Later that night I got a call from my son in law Francisco exclaiming about a hailstorm. "You should see it, it's crazy here, trees down, wind, blowing like crazy and these hailstones are falling!" I came by the house today to find a huge pine tree limb covering up the spot where Francisco parks his car, it had missed both my shed and the garage. So after I finish up here at the cafe, it's time to put my new truck to work hauling this pine tree and assorted brush off to the dump.

Thursday, August 02, 2007

A Fatal Accident Last Night on Interstate 91




I passed this fatal accident last night at about 6:30 pm on Rte 91. Apparently the driver and passenger, 19 and 43, crossed the median and hit head on a vehicle driving southbound. Traffic quickly backed up for miles in the southbound lane.

I snapped these shots and quickly emailed them to the Republican. You'd think they would want a photo of a fatal accident. But they never made it into today's paper nor Masslive. Then I sent them to Jim Foudy at the Gazette. He replied politely, saying they had too much art already. Why not post this on your news blog? Maybe it's a print vs. web thing, we never worry about space limits. Hint: there is NO space problem. Oh well, I tried.

Labels: ,

A Trombonist Who Mixes Mali with Monk


Last night I had trouble sleeping. I tossed and turned and eventually got up. That's when I read about Roswell Rudd, American Trombonist and Renaissance man. A story in the WSJ profiled this prolific musical experimenter, who travels to Mali and the Caribbean in search of new beats. Rudd is one of jazz's greatest trombonists, and he just finished up three weeks in China playing with opera singer Li Xuai. Then he'll fly off to Mongolia to play with a 35-piece orchestra using indigenous instruments.

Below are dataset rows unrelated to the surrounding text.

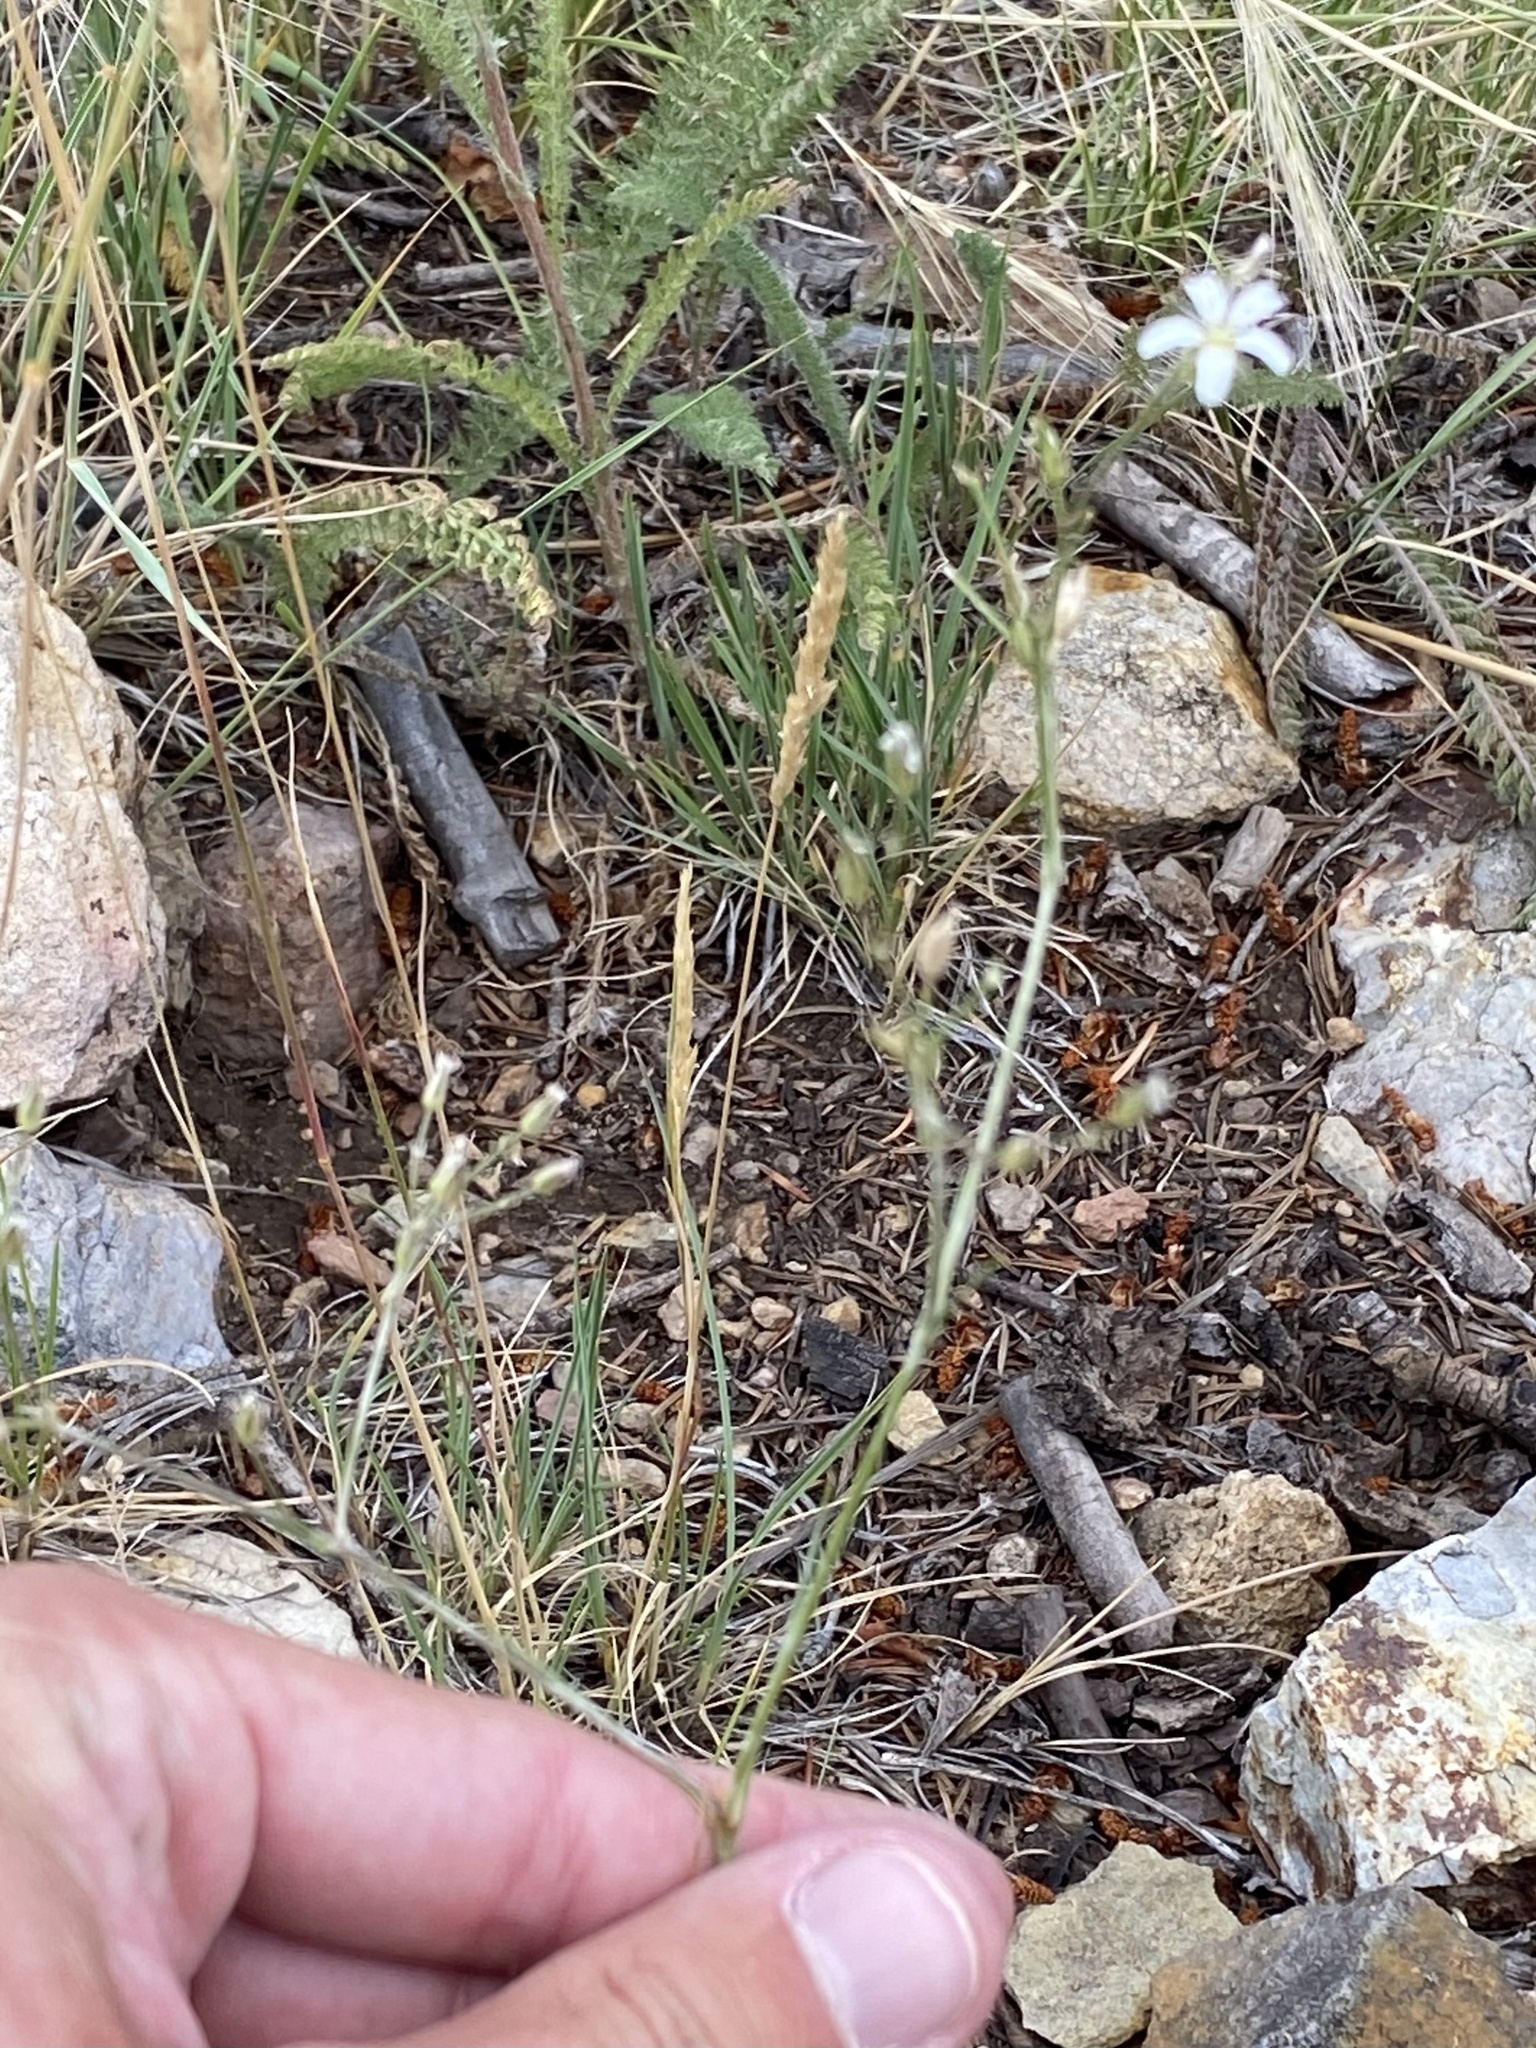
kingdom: Plantae
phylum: Tracheophyta
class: Magnoliopsida
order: Caryophyllales
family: Caryophyllaceae
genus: Eremogone
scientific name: Eremogone fendleri
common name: Fendler's sandwort
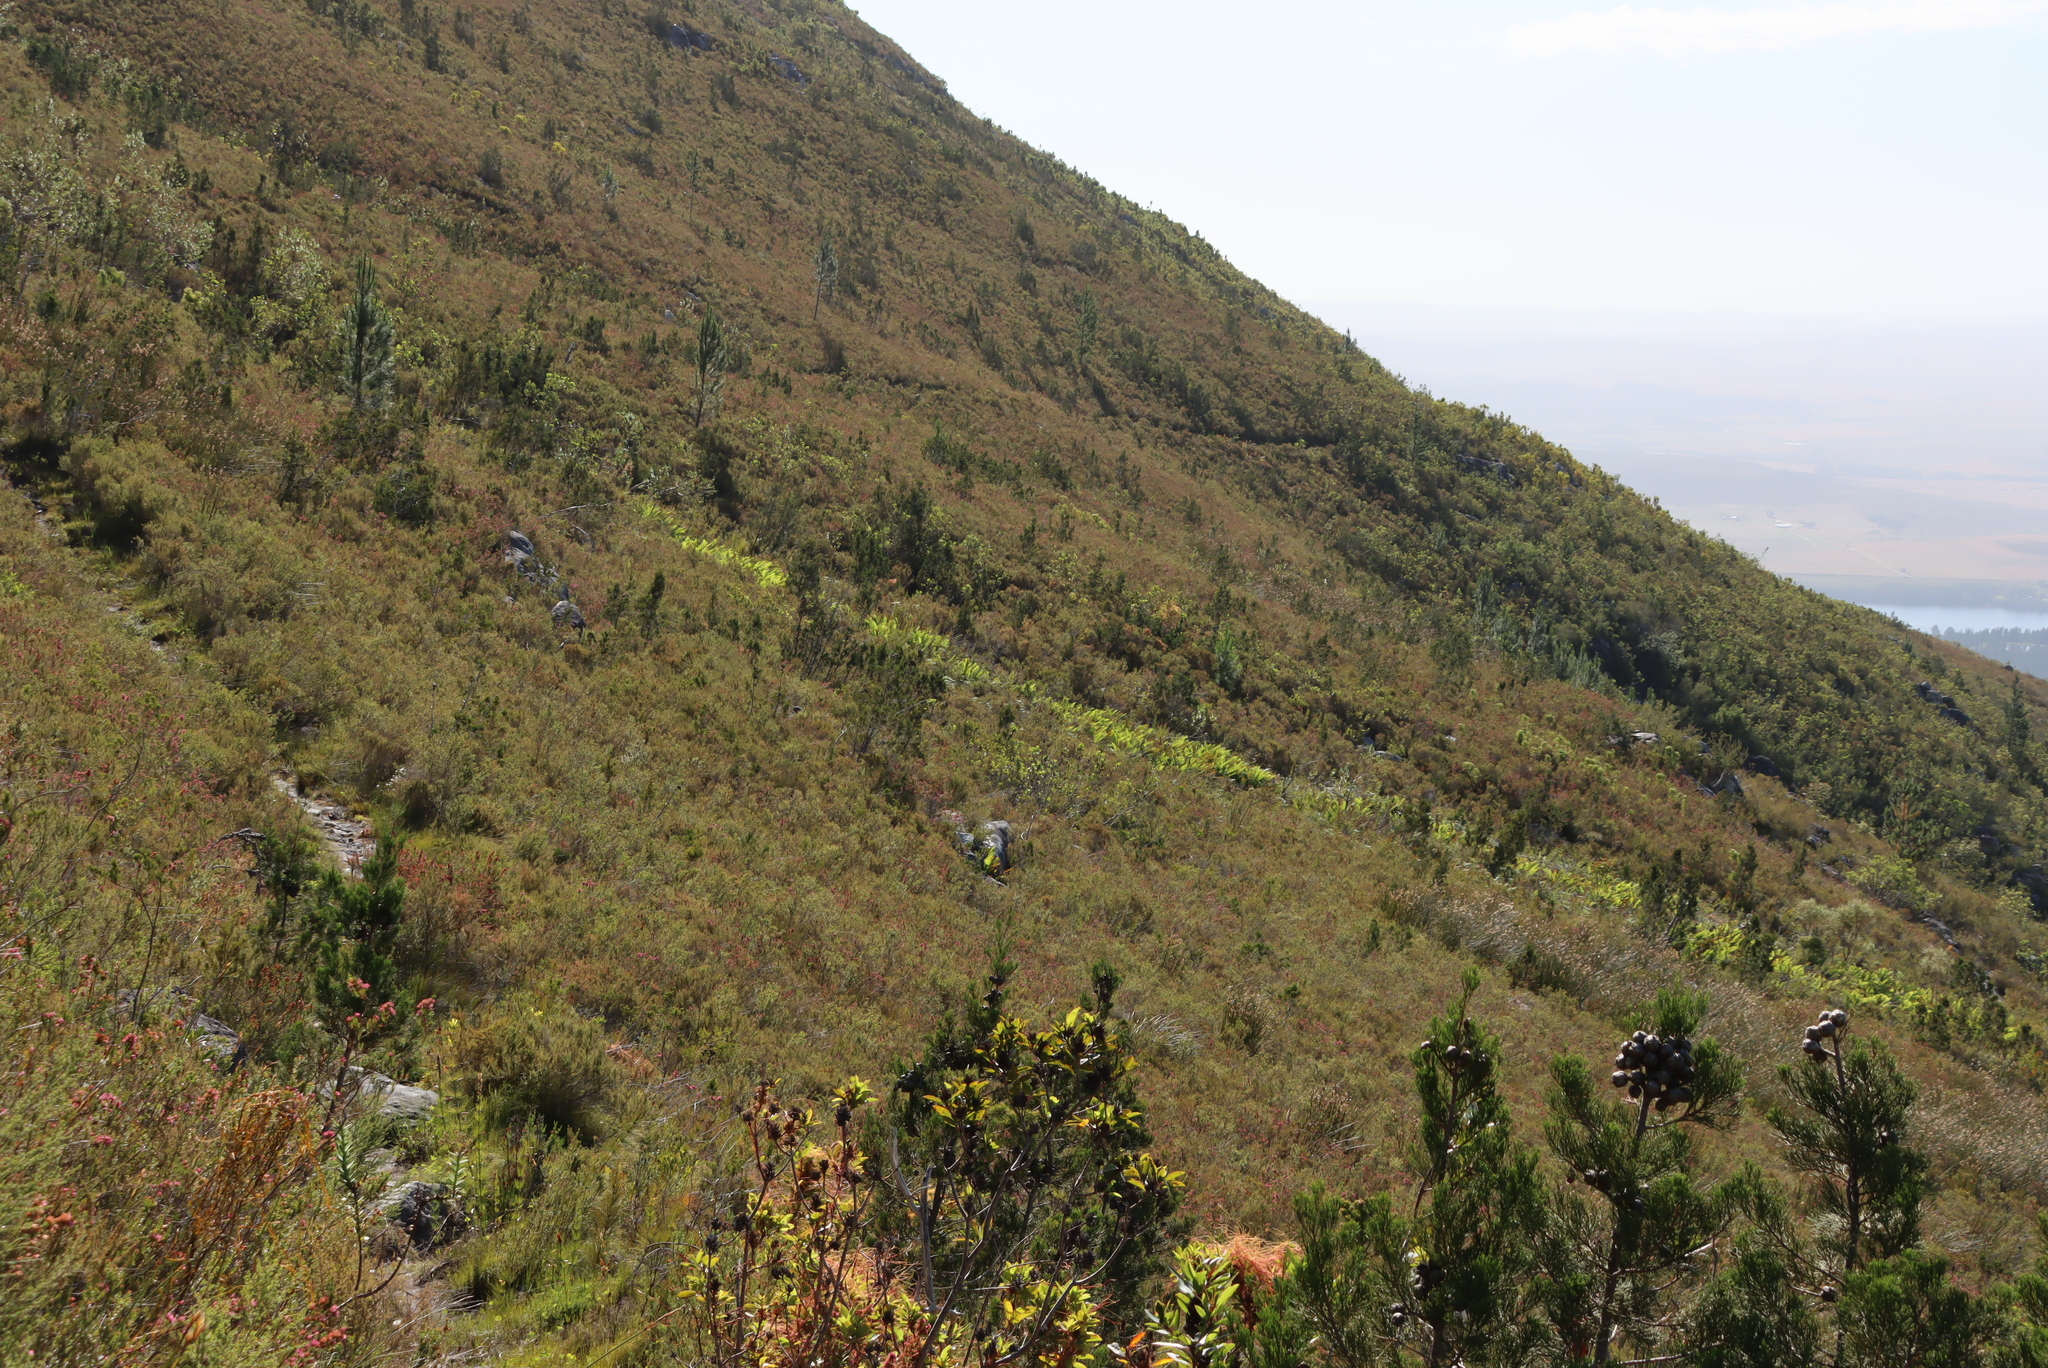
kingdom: Plantae
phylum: Tracheophyta
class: Pinopsida
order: Pinales
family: Cupressaceae
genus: Widdringtonia
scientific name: Widdringtonia nodiflora
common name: Cape cypress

What I love about this guy is how he is so interested in the music of other countries and how he jumps right in and mixes it up with musicians from everywhere. He made a record called "Malicool" with African star Toumani Diabate, who plays the kora, a stringed instrument from West Africa. He's always been a champion of Thelonius Monk, co-leading groups that play his music. It's a great fit, Monk and Mali.

Like Rudd, I am fascinated by African and Caribbean music. He sums it up well in the story, explaining why he loves these collaborations: "I just sing on the trombone and put all the colors I can into it. [these projects] enable me to bring more of what's possible in terms of melody and rhythm."